The data: Begin
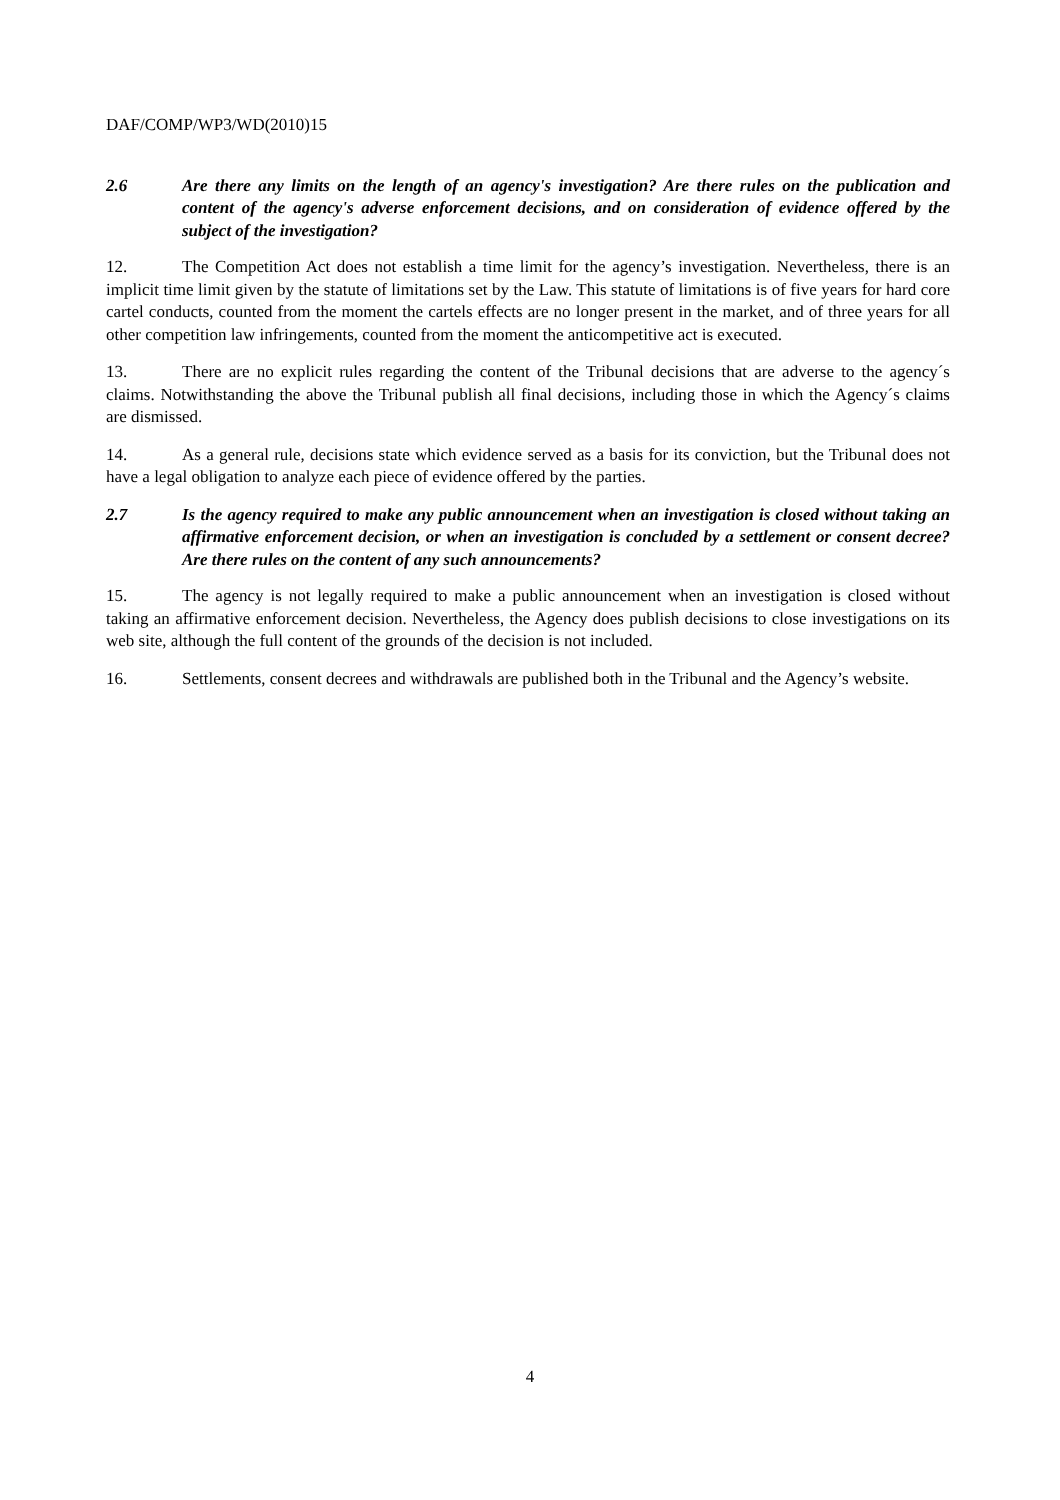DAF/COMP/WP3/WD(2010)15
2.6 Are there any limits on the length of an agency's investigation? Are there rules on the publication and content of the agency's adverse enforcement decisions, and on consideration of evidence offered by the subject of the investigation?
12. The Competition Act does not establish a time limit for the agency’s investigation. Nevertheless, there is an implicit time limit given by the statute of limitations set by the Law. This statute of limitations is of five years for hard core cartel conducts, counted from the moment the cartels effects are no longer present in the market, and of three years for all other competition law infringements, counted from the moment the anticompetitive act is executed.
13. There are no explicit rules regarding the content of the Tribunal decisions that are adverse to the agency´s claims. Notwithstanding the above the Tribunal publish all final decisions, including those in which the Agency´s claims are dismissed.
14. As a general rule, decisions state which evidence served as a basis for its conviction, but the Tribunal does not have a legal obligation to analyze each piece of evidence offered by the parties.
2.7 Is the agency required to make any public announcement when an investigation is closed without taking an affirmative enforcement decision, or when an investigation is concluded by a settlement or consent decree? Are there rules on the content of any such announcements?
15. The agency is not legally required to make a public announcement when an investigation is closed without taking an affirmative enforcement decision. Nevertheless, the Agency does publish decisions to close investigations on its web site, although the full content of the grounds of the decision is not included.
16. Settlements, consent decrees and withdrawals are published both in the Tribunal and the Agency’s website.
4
The data: End
Work request:
Nothing but the records above, retyped exactly and stripped of images, should appear in the answer.

Output for this exercise:
DAF/COMP/WP3/WD(2010)15
2.6 Are there any limits on the length of an agency's investigation? Are there rules on the publication and content of the agency's adverse enforcement decisions, and on consideration of evidence offered by the subject of the investigation?
12. The Competition Act does not establish a time limit for the agency’s investigation. Nevertheless, there is an implicit time limit given by the statute of limitations set by the Law. This statute of limitations is of five years for hard core cartel conducts, counted from the moment the cartels effects are no longer present in the market, and of three years for all other competition law infringements, counted from the moment the anticompetitive act is executed.
13. There are no explicit rules regarding the content of the Tribunal decisions that are adverse to the agency´s claims. Notwithstanding the above the Tribunal publish all final decisions, including those in which the Agency´s claims are dismissed.
14. As a general rule, decisions state which evidence served as a basis for its conviction, but the Tribunal does not have a legal obligation to analyze each piece of evidence offered by the parties.
2.7 Is the agency required to make any public announcement when an investigation is closed without taking an affirmative enforcement decision, or when an investigation is concluded by a settlement or consent decree? Are there rules on the content of any such announcements?
15. The agency is not legally required to make a public announcement when an investigation is closed without taking an affirmative enforcement decision. Nevertheless, the Agency does publish decisions to close investigations on its web site, although the full content of the grounds of the decision is not included.
16. Settlements, consent decrees and withdrawals are published both in the Tribunal and the Agency’s website.
4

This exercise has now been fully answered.